Ingest 15.1 GB Class 4 SDHC card into NEXTO. 16m50s = 15 MBps
Ingest 15.1 GB Class 4 SDHC card in an ExpressCard adapter into NEXTO. 16m46s = 15 MBps.
Ingest 6.1 GB SxS card into NEXTO. 1m19s = 77.2 MBps
Copy 15.1 GB via FW-400 from NEXTO to MacBook Pro. 9m17s = 27.1 MBps
Copy 15.1 GB via eSATA from NEXTO to HP Pavilion Dv6 (XP). 4m42s = 53.5 MBps
So, my results indicate that the NVS2500 performs quite well.
Slowdowns come from the media, or the computer you connect it to. When fed with a fast SxS card, throughput was quite speedy. When connected to a native eSATA port, throughput was quite speedy. The connection to the MacBook, which lacks a native eSATA port, was through an ExpressCard adapter.
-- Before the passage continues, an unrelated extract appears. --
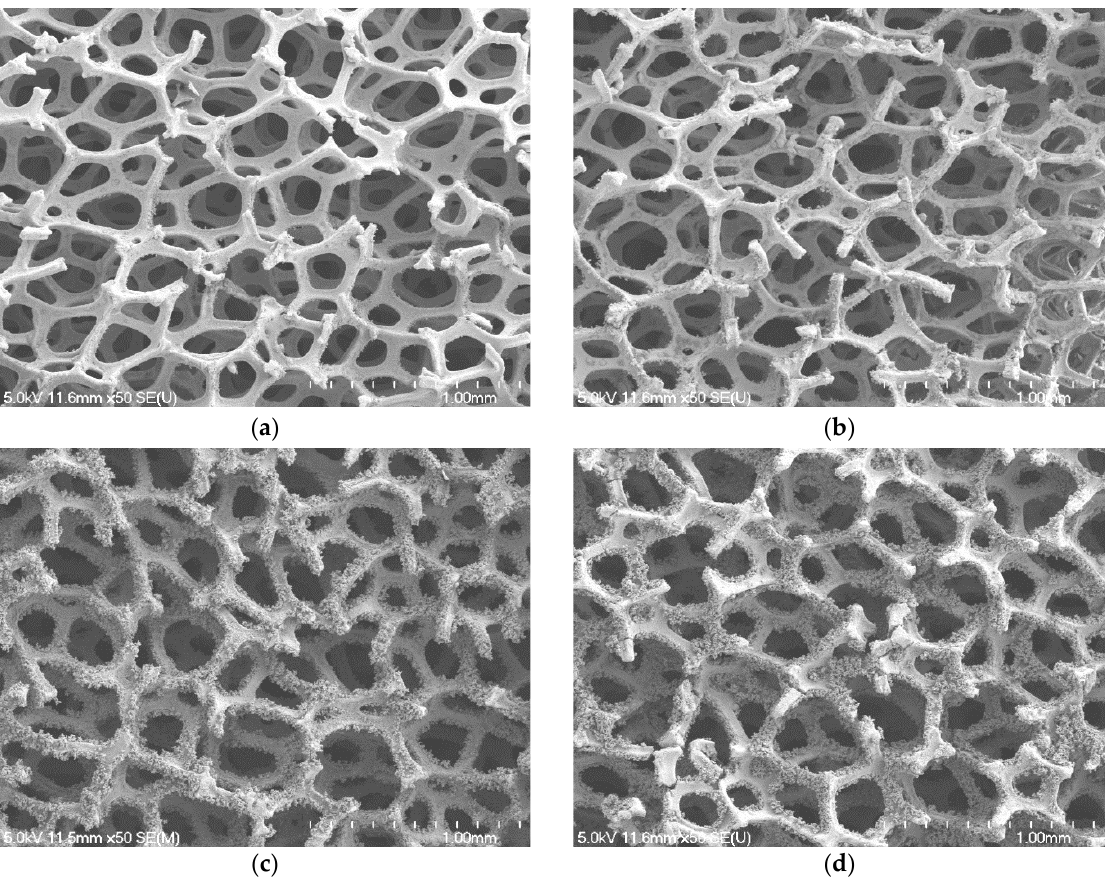
Figure 3. SEM images of blackening copper foam at 50 magnifications: ( a ) 1.5 mol/L; ( b ) 2.5 mol/L; ( c ) 3.5 mol/L; ( d ) 4.5 mol/L.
The SD card seems to max out at around 15 MBps, no matter if ingested directly, or through the ExpressCard adapter. I had about the same speed with the card into a NetBook’s native SD card slot. Faster SD cards (Class 6 or, now, Class 10) cards would certainly offer faster dumping of footage into the NVS2500. The faster SxS speed through the NVS2500’s internal ExpressCard slot shows that it is capable of significantly higher speeds.
I will have more to report, specifically regarding the menu system & navigation, in my full review, but for now, the NVS2500 looks like a winner.